MATERIALS PROVIDED:
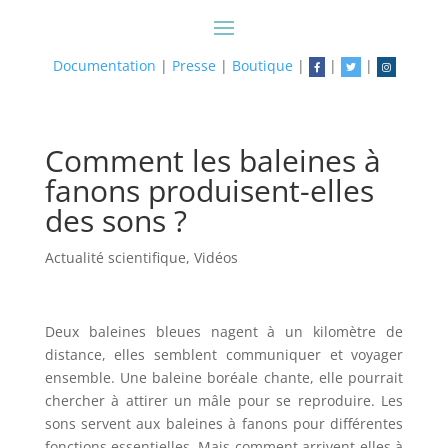
Documentation
|
Presse
|
Boutique
|
|
|
Comment les baleines à
fanons produisent-elles
des sons ?
Actualité scientifique
,
Vidéos
Deux baleines bleues nagent à un kilomètre de
distance, elles semblent communiquer et voyager
ensemble. Une baleine boréale chante, elle pourrait
chercher à attirer un mâle pour se reproduire. Les
sons servent aux baleines à fanons pour différentes
fonctions essentielles. Mais comment arrivent-elles à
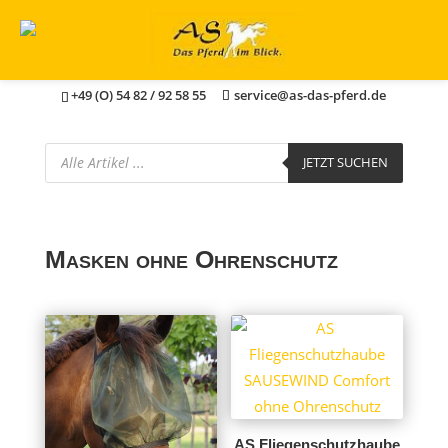
+49 (O) 54 82 / 92 58 55
service@as-das-pferd.de
Products
JETZT SUCHEN
search
Masken ohne Ohrenschutz
AS Fliegenschutzhaube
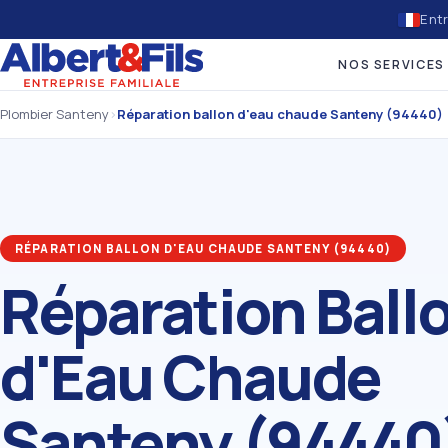
Entr
NOS SERVICES
Plombier Santeny
›
Réparation ballon d'eau chaude Santeny (94440)
RÉPARATION BALLON D'EAU CHAUDE SANTENY (94440)
Réparation Ball
d'Eau Chaude
Santeny (94440)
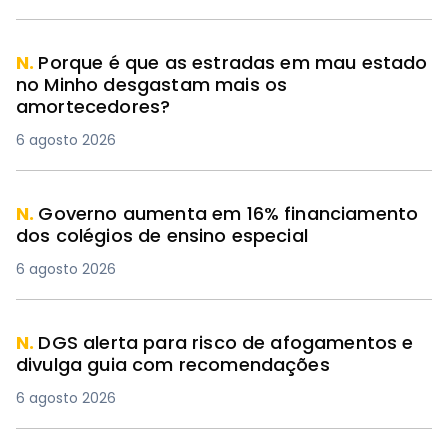
N.
Porque é que as estradas em mau estado
no Minho desgastam mais os
amortecedores?
6 agosto 2026
N.
Governo aumenta em 16% financiamento
dos colégios de ensino especial
6 agosto 2026
N.
DGS alerta para risco de afogamentos e
divulga guia com recomendações
6 agosto 2026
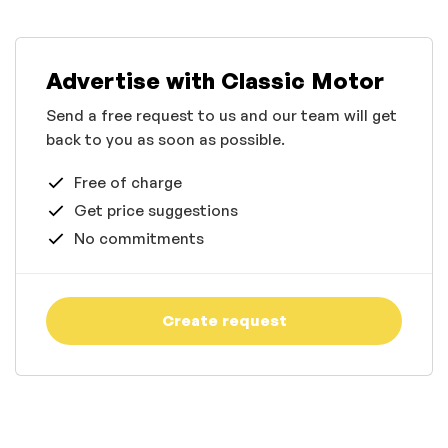
Advertise with Classic Motor
Send a free request to us and our team will get
back to you as soon as possible.
Free of charge
Get price suggestions
No commitments
Create request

GOAL OF THE EXERCISE:
Reproduce every one of the lines above word for word, leaving the pictures out of your answer.

TASK RESPONSE:
Documentation
|
Presse
|
Boutique
|
|
|
Comment les baleines à
fanons produisent-elles
des sons ?
Actualité scientifique
,
Vidéos
Deux baleines bleues nagent à un kilomètre de
distance, elles semblent communiquer et voyager
ensemble. Une baleine boréale chante, elle pourrait
chercher à attirer un mâle pour se reproduire. Les
sons servent aux baleines à fanons pour différentes
fonctions essentielles. Mais comment arrivent-elles à
+49 (O) 54 82 / 92 58 55
service@as-das-pferd.de
Products
JETZT SUCHEN
search
Masken ohne Ohrenschutz
AS Fliegenschutzhaube
Entr
NOS SERVICES
Plombier Santeny
›
Réparation ballon d'eau chaude Santeny (94440)
RÉPARATION BALLON D'EAU CHAUDE SANTENY (94440)
Réparation Ball
d'Eau Chaude
Santeny (94440)
N.
Porque é que as estradas em mau estado
no Minho desgastam mais os
amortecedores?
6 agosto 2026
N.
Governo aumenta em 16% financiamento
dos colégios de ensino especial
6 agosto 2026
N.
DGS alerta para risco de afogamentos e
divulga guia com recomendações
6 agosto 2026
Advertise with Classic Motor
Send a free request to us and our team will get
back to you as soon as possible.
Free of charge
Get price suggestions
No commitments
Create request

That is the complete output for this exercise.